For patients suspected to have dementia with Lewy bodies (DLB), SPECT brain imaging of the dopamine transporter (DAT) system has been considered a possible means of evaluating classic symptoms of the disease—hallucinations, cognitive fluctuations, dementia and parkinsonism—and disease-specific changes in striatal dopaminergic function, but researchers have found no such positive connection, according to a study published May 1 by the Journal of Nuclear Medicine.

Morten Ziebell, MD, from the neurobiology research unit at University of Copenhagen in Denmark, and colleagues observed that DAT availability was not a clear marker for major symptoms of DLB in newly diagnosed patients.

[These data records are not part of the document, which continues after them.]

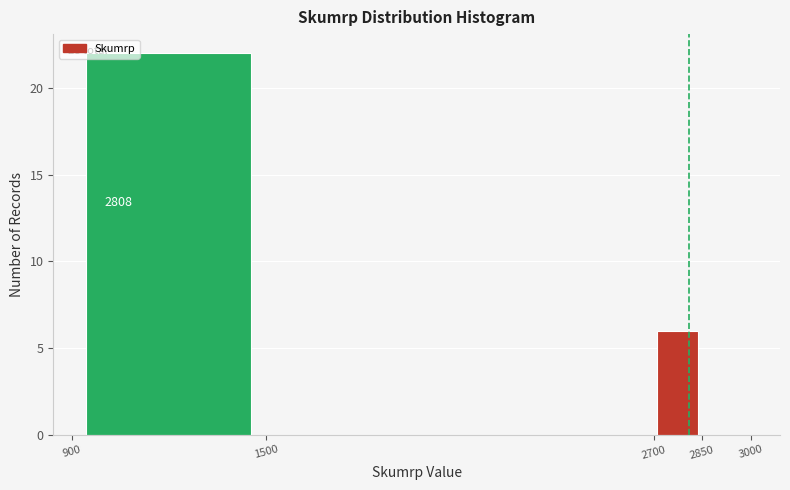

Which range on the x-axis has the tallest bar?

900 to 1500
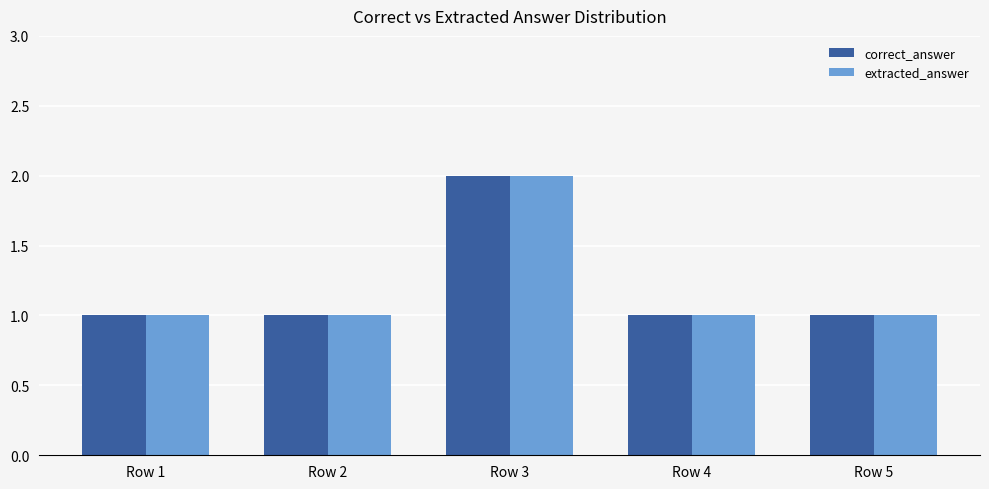

At which category is the sum across all series the highest?

Row 3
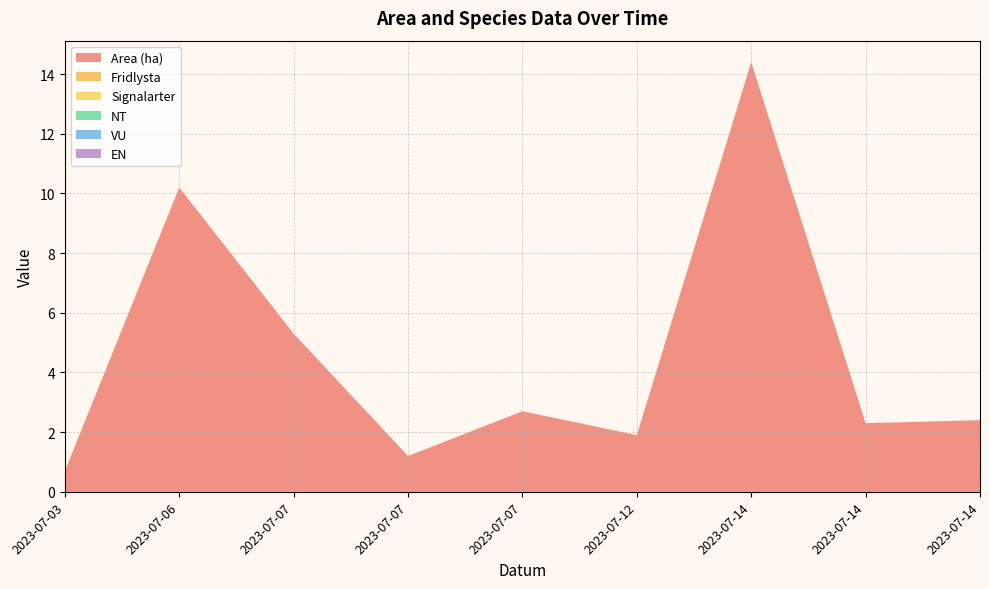

Reading right to left, what are all the values shown in this chart?

Area (ha): 2023-07-14=2.4	2023-07-14=2.3	2023-07-14=14.4	2023-07-12=1.9	2023-07-07=2.7	2023-07-07=1.2	2023-07-07=5.3	2023-07-06=10.2	2023-07-03=0.7
Fridlysta: 2023-07-14=0.0	2023-07-14=0.0	2023-07-14=0.0	2023-07-12=0.0	2023-07-07=0.0	2023-07-07=0.0	2023-07-07=0.0	2023-07-06=0.0	2023-07-03=0.0
Signalarter: 2023-07-14=0.0	2023-07-14=0.0	2023-07-14=0.0	2023-07-12=0.0	2023-07-07=0.0	2023-07-07=0.0	2023-07-07=0.0	2023-07-06=0.0	2023-07-03=0.0
NT: 2023-07-14=0.0	2023-07-14=0.0	2023-07-14=0.0	2023-07-12=0.0	2023-07-07=0.0	2023-07-07=0.0	2023-07-07=0.0	2023-07-06=0.0	2023-07-03=0.0
VU: 2023-07-14=0.0	2023-07-14=0.0	2023-07-14=0.0	2023-07-12=0.0	2023-07-07=0.0	2023-07-07=0.0	2023-07-07=0.0	2023-07-06=0.0	2023-07-03=0.0
EN: 2023-07-14=0.0	2023-07-14=0.0	2023-07-14=0.0	2023-07-12=0.0	2023-07-07=0.0	2023-07-07=0.0	2023-07-07=0.0	2023-07-06=0.0	2023-07-03=0.0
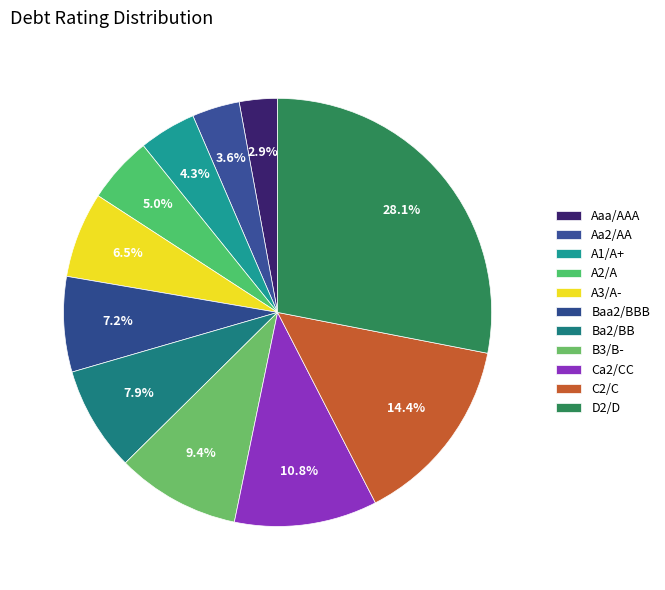

True or false: B3/B- accounts for 21% of the total.

False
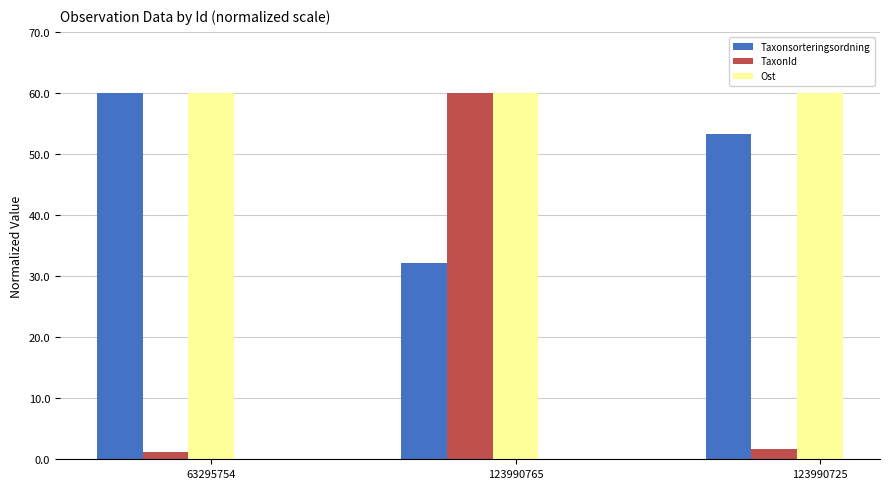

What is the average value of the Taxonsorteringsordning series?

48.5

This study focused on SPECT imaging using the radiotracer 123I-N-(3-iodoprop-2E-enyl)-2-beta-carbomethoxy-3beta-(4-methylphenyl) nortropane (123I-PE2I) as a binding agent to the dopamine transporter system providing information about dopamine transporter availability and therefore striatal dopaminergic function, which was thought to be intrinsically involved in Lewy body illnesses, not just Parkinson's disease (PD) but also DLB. However, findings of this retrospective controlled study showed that binding of I-123 PE21 to the dopamine transporter system does not correlate with symptoms of DLB.

“Since more than half of DLB patients clinically and neuropathologically show overlap with both Alzheimer disease patients and idiopathic PD patients, we were interested in determining whether the cognitive dysfunction [assessed with Mini Mental State Examination] in DLB patients correlated with striatal dopaminergic function,” wrote Ziebell et al. “Our results suggest that the general level of cognitive impairment in DLB patients is not influenced by striatal dopaminergic dysfunction.”

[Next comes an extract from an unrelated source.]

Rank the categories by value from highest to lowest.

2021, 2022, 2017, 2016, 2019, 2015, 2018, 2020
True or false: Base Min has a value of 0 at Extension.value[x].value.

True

A total of 280 patients were given a battery of neurological evaluations and cognitive testing according to Yahr and Hoehn grading and Mini Mental State Examination to indicate presence of DLB and were then referred to undergo SPECT imaging to gauge dopamine transporter with I-123 PE21. At follow up a minimum of three months later, but averaging about 16 months, DLB was diagnosed in 51 of these subjects based on clinical guidelines. Patients were not pharmacologically influenced and ranged from having barely any symptoms to being extremely symptomatic. Scans from this key cohort were matched with SPECT I-123 PE21 scans of 28 healthy controls to observe the correlation. There was no significant connection found between results of the Mini Mental State evaluation and DAT binding in the putamen, caudate nucleus and striatum regions of interest.

“Even though we should be careful about drawing any major conclusions from data based on the present group of DLB patients, the results overall suggest that DLB in its early stages is more similar to Alzheimer disease with cortical dysfunction than to striatal dysfunction expressed as decreased DAT density [as it is in Parkinson’s disease], and this possibility may explain the symptomatology,” wrote the authors. “Most likely, however, the cortical dysfunction is more related to a cortical distribution of Lewy bodies than to Alzheimer disease pathology alone.”

These results indicated that for those with DLB, striatal dopaminergic function may not be related at all, as previously thought, since neither outcomes of cognitive testing nor major symptoms of the disease were found to match SPECT I-123 PE21 binding of DAT systems. Further studies will need to be conducted with larger patients populations and prospectively to replicate these findings and make final conclusions about DAT imaging with SPECT for the evaluation of DLB, the researchers concluded.